Thai securities (costs)

Do consider carefully the applicable transaction costs if you wish to trade Thai securities. Trading online may be cost-effective.

Here are the main costs you should be aware of:

  • Broker’s commission fees (not less than 0.15%)
  • Minimum commission fees
  • Stamp duty (0.1%, subject to certain exemptions)
  • Any other applicable fees that may be charged by your broker or your bank.

 

Thai securities (overview)

The main stock index in Thailand is the SET Index. It has roughly trebled since the October 2008 trough, and it is now back at its peak of before the 1997 Asian crisis. Fundamentally, much of the recent price rises can be justified by inflation, economic growth, and reduced interest rates.

Dividend yields are currently between 3 and 5% for high-dividend shares, with a potential for capital gains (or losses). As far as fixed-income securities are concerned, a 10-year Government bond would get you a low-risk return of 3.5%.

You are responsible for deciding how much risk you want to take on. There is no set answer to this question, as this largely depends on your personal circumstances. A qualified wealth manager may assist you regarding this matter.

Be wary of volatility when you invest in securities. Volatility is also highly dependent on fundamentals, especially the underlying risk.
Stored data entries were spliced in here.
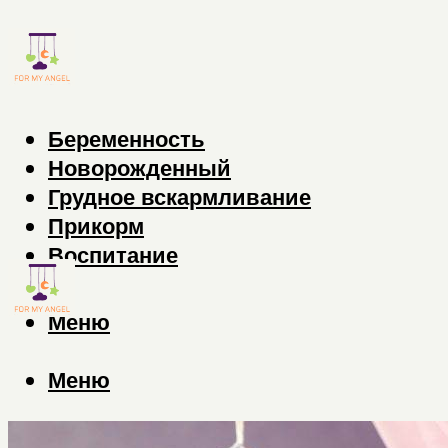
Беременность
Новорожденный
Грудное вскармливание
Прикорм
Воспитание
Меню
Меню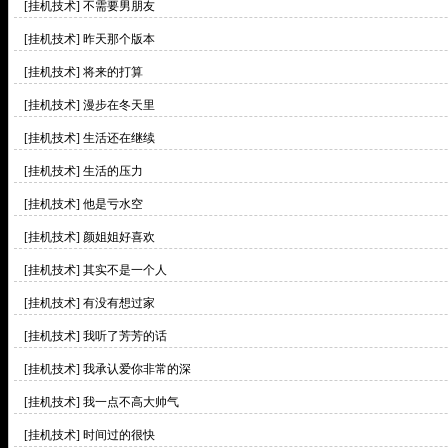
[挂机技术]
不需要男朋友
[挂机技术]
昨天那个版本
[挂机技术]
将来的打算
[挂机技术]
漫步在冬天里
[挂机技术]
生活还在继续
[挂机技术]
生活的压力
[挂机技术]
他是亏水空
[挂机技术]
颜姐姐好喜欢
[挂机技术]
其实不是一个人
[挂机技术]
有没有想过家
[挂机技术]
我听了芳芳的话
[挂机技术]
我承认爱你非常的深
[挂机技术]
我一点不高大帅气
[挂机技术]
时间过的很快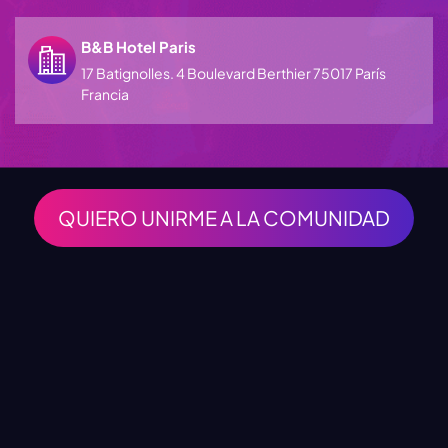
B&B Hotel Paris
17 Batignolles. 4 Boulevard Berthier 75017 París
Francia
QUIERO UNIRME A LA COMUNIDAD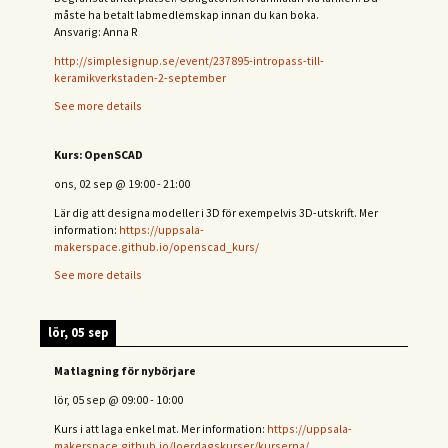
måste ha betalt labmedlemskap innan du kan boka.
Ansvarig: Anna R
http://simplesignup.se/event/237895-intropass-till-
keramikverkstaden-2-september
See more details
Kurs: OpenSCAD
ons, 02 sep
@
19:00
-
21:00
Lär dig att designa modeller i 3D för exempelvis 3D-utskrift. Mer
information:
https://uppsala-
makerspace.github.io/openscad_kurs/
See more details
lör, 05 sep
Matlagning för nybörjare
lör, 05 sep
@
09:00
-
10:00
Kurs i att laga enkel mat. Mer information:
https://uppsala-
makerspace.github.io/loerdagskurser/kurserna/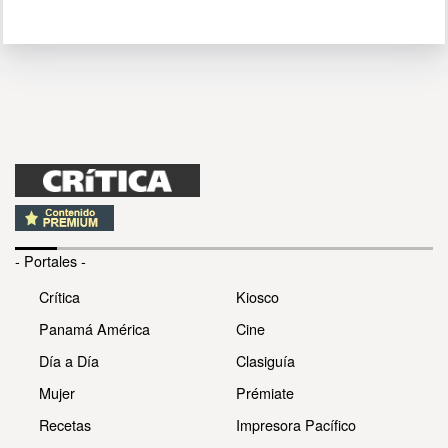
- Portales -
Crítica
Kiosco
Panamá América
Cine
Día a Día
Clasiguía
Mujer
Prémiate
Recetas
Impresora Pacífico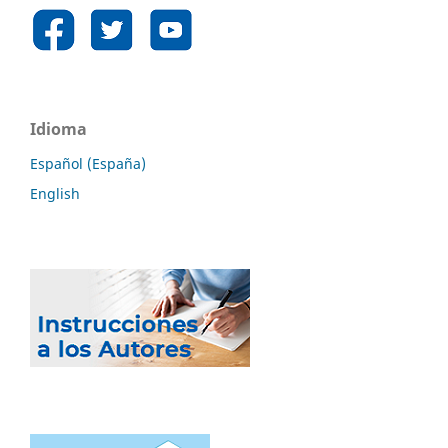
Idioma
Español (España)
English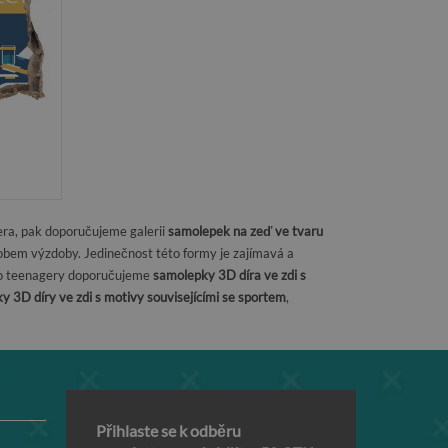
era, pak doporučujeme galerii
samolepek na zeď ve tvaru
obem výzdoby. Jedinečnost této formy je zajímavá a
 Pro teenagery doporučujeme
samolepky 3D díra ve zdi s
y 3D díry ve zdi s motivy souvisejícími se sportem
,
Přihlaste se k odběru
However, higher risk normally means higher reward, and some securities may be low-risk. Additionally, stock market variations are very dependent on interest rate variations or expectations. The central bank interest rate in Thailand is currently at 2%, which is low but still well above zero.

On the stock market, your emotions are your enemy. You must control them rather than let them control you. Do not, under any circumstances, let (natural) psychological factors make you take irrational decisions.